0
Yorum
2
Beğeni
5,0
Puan
116
Okunma
Evet,
Bu zamanı da bana sen verdin,
Otuz yıl bir suyun üstünde yürüdüm sandım
Meğer geçmiş, köprülerin en derin taşıymış,
En çürük halkası en umutlu zincirin.
Ve ben,
Nasıl bir tütsüdür ki yanar da ağarmaz sabah?

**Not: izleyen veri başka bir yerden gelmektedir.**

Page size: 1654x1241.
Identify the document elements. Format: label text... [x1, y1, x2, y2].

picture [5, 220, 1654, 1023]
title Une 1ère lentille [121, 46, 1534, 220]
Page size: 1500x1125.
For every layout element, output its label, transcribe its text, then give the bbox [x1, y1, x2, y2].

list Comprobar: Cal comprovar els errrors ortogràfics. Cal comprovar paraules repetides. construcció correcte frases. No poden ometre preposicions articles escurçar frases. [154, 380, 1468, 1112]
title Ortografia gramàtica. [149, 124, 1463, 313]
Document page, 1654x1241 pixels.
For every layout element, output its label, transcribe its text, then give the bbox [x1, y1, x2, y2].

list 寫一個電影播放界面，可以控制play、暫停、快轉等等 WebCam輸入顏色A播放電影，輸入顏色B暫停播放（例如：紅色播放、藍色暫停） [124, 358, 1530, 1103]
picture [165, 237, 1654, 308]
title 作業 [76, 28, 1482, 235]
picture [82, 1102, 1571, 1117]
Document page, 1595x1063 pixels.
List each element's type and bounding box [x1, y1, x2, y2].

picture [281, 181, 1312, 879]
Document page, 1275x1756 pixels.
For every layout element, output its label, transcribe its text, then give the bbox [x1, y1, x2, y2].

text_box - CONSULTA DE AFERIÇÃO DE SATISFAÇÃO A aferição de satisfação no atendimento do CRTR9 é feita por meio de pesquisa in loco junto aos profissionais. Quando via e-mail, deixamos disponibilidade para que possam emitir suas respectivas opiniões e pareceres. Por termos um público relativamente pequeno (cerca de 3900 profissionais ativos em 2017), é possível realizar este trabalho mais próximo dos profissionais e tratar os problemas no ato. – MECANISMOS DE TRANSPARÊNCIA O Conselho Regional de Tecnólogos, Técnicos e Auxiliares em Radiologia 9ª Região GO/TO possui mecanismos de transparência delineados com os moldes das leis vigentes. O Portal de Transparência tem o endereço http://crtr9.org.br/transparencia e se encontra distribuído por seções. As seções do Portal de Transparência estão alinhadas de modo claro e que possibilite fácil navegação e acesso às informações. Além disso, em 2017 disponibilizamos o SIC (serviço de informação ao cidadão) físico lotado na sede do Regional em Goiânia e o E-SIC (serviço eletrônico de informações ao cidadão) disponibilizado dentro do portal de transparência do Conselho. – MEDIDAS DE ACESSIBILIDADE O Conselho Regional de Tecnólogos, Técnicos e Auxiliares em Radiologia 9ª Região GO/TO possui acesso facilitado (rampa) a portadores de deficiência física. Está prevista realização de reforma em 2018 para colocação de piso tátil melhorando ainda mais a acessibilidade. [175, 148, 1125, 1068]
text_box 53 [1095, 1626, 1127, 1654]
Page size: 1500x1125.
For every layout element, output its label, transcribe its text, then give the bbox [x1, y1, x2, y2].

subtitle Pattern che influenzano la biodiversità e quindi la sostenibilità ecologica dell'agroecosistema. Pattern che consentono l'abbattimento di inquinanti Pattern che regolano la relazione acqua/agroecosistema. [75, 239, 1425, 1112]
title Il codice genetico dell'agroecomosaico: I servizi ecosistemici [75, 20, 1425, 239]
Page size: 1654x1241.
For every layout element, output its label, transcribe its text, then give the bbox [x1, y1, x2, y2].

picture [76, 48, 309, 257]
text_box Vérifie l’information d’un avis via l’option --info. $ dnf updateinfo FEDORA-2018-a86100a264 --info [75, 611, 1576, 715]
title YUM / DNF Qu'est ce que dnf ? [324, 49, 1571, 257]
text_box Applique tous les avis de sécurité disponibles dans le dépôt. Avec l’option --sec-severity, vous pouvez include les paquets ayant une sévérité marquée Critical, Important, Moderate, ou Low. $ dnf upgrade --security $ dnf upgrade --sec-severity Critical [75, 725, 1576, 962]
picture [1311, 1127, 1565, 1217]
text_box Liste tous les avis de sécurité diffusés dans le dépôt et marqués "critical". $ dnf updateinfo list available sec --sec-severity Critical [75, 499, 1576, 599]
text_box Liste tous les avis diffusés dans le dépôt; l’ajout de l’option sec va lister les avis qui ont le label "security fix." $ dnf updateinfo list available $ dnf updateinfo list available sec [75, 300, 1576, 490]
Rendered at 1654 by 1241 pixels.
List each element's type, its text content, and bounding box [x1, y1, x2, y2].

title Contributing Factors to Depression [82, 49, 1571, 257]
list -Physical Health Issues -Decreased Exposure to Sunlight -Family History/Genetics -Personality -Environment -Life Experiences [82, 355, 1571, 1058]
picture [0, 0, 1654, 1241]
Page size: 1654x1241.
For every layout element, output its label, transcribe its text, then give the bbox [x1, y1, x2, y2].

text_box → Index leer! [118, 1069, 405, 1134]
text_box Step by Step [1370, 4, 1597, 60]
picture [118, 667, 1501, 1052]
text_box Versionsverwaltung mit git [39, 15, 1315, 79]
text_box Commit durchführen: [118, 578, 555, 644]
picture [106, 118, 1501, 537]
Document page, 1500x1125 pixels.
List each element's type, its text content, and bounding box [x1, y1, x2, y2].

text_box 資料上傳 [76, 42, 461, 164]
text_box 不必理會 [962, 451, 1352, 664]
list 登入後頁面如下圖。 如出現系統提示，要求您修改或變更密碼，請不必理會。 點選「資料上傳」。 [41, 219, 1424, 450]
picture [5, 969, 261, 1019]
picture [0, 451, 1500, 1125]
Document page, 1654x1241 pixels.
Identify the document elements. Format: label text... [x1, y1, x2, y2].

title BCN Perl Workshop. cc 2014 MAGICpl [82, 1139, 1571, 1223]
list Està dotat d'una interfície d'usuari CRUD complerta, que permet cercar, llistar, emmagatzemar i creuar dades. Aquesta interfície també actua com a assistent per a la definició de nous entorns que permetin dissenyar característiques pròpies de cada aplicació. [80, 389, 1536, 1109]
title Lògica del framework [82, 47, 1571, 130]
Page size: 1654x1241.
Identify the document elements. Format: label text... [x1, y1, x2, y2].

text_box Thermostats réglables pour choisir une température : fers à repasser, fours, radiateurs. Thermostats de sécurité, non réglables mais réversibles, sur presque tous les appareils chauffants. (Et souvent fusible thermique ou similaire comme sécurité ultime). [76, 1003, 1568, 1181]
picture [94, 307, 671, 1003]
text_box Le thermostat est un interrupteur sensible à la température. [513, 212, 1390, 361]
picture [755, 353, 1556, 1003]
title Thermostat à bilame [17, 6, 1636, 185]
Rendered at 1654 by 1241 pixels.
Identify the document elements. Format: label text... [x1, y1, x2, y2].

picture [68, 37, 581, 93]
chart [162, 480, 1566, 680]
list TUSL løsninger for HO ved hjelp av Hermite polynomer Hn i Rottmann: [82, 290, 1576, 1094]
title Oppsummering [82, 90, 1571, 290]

Göğsümde söndürdüğüm ateşlerin külünden
Bir dağ doğdu ve ben onu
Sırtımda bir çığ gibi taşıdım.
Bir vakitler
Gölgemden korkardım, yoldaş sandım,
Meğer yalnızlık, en uzun gölgeymiş
Ve herkes kendi gölgesiyle dansa tutuşurmuş
Mecburen.
Nehirler aksa da tersine,
Zaman dediğin şu bükülmüş çividir
Ki çakanla çakılan aynı elde durur.
Çocukken sesimi bir kuşa emanet ettim,
Kuş öldü, sesim uçurumda asılı kaldı.
Ey beni bu hâle koyan, ey bilen ve bilinmeyen,
Aynada gördüğüm yüzüm
Kaç defa değişti ellerimde?
Bir bakışta çözülen düğüm,
Bir ömürde çözülmez oldu.
Çiçek, açmasaydı bahar bahar olur muydu?
Ve ben, susmasaydım, söz kılıç olur muydu?
Şimdi anlıyorum:
Her sükût bir çığlığın mez taşıdır.
Dağların ardında bir ışık sızısı kaldı,
Kalbim ona doğru bir kervan gibi yürüdü,
Kum fırtınalarında yolunu yitirdi.
Belki de gidilecek yer, gidişin kendisidir.
Bana bir işaret ver,
Bir taş at denize, suyun hafızası neyler?
Bir ip uzat kuyudan, suya mı, suyun sesine mi?
Ey yol, ben senden ne öğrendim?
Sadece ayak izlerimin ağırlığını.
Şimdi bu akşam vakti,
Bütün köprüler yanmışken arkamda,
Önümde duran nehrin üstünde
Bir tek kelime yazılı: Geçit.
Ve ben,
Hem köprüyüm, hem köprünün yıkılışı.
Biliyorum,
Bu yangın sönmeyecek,
Sadece kül, biraz daha kül olacak.
Ve belki de,
İnsan, kendi küllerinden doğan
Tek fenikstir.
Emrah Aktaş
5.0
100% (1)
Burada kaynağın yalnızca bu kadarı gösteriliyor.